Никто не обиделся, все покорно удалились.
— Князь, — сказал Хелье будничным голосом, — снимай с нее одежду.
— Всю? — спросил князь.
Хелье на него мрачно посмотрел, и князь все понял. Подойдя к ложу, он стал медленно и нежно стаскивать с Ингегерд, которая морщилась и постанывала, сапог. Хелье отодвинул его бесцеремонно, сдернул с княгини сапоги, поискал гашник, но понева так странно была устроена, что гашник не сразу находился. Тогда Хелье просто вытащил из сапога нож, сделал на поневе и рубахе Ингегерд снизу надрез, и разорвал до гашника. Перерезал гашник. Разорвал дальше.
— Князь, — сказал он. — Встань рядом и говори ей что-нибудь глупое и приятное.
— Я ничего, — сказала Ингегерд. — Ты правда раньше роды принимал?
— Да. Поворачивайся на бок.
Ингегерд послушно повернулась на бок, и Хелье стащил с нее поневу, рубаху, и еще одну, короткую, рубаху.
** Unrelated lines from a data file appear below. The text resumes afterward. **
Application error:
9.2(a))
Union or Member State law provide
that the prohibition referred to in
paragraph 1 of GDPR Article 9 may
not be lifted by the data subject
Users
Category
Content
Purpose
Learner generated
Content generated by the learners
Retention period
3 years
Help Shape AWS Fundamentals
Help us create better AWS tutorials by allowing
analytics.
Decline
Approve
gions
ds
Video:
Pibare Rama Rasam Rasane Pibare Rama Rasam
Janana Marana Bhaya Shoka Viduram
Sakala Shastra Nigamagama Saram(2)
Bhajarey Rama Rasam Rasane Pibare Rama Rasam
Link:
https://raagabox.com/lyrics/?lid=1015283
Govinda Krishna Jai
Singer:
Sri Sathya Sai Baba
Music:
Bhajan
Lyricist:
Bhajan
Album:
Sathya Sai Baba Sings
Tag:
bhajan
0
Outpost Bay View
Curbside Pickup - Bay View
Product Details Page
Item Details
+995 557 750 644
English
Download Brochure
— Дай помогу, — сказал Ярослав.
— Не мешай, князь.
Хелье потрогал ей живот, велел сделать глубокий вдох, и она закричала.
— На спину, живо, — приказал Хелье. — Колени вверх, ноги врозь. Не бойся. Ничего страшного нет и не будет. Дыши.
— А не опасно? — спросил князь.
В дверь постучали.
— Князь, — сказал Хелье. — Выйди туда, к ним, скажи им, что если кто еще раз стукнет, то сварят его в кипятке. Задержись там немного, мы тут не скоро справимся. Возвращайся, но не сразу. Придумай, что ли, имя первенцу.
Князь замер в нерешительности.
— Делай, как он говорит, — сказала Ингегерд. — Я ему верю.
Ярослав кивнул, пошел к двери, еще раз обернулся, и вышел.
— Нож его расстроил, — заметил Хелье. — Давай второй рукав. Так.
Он разрезал на ней второй рукав, и теперь она лежала совсем голая. Все, что было в ней величественного, куда-то исчезло. Ингегерд как Ингегерд, такая же тощая, как всегда, только очень увеличились груди и живот торчит. Подростковое тело. Впрочем, бедра расширились. Слегка. Пятки торчат. Руки худенькие, шея тощая, цыплячья. Глазищами смотрит своими дикими.
— Не бойся, — сказал он.
— Я стараюсь, — ответила она — совершенно прежняя Ингегерд.
— Ну, давай, стало быть, дышать. Вдох, выдох. Глубже. Еще глубже. Теперь тужься.
— Я не могу.
— Это обычное дело, дура. Сейчас из тебя польется все подряд, и это обычное дело. Сейчас главное — ты и то, что в тебе там зародилось, а все остальное глупости.
Он встал на колени на ложе, пригнулся, раздвинул ей ноги чуть шире, и велел:
— Тужься. И дыши. Ну же.
— Ай! — вскрикнула Ингегерд.
— Не кричи, а дыши.
— Больно!
— Знаю, но ты терпи.
— Очень больно. Хелье, милый, это страшно очень.
— Совсем не страшно. Очень больно, но от этой боли ты не умрешь. Обещаю. Дыши. Так. Тужься. Нажимай. Сильнее. Еще.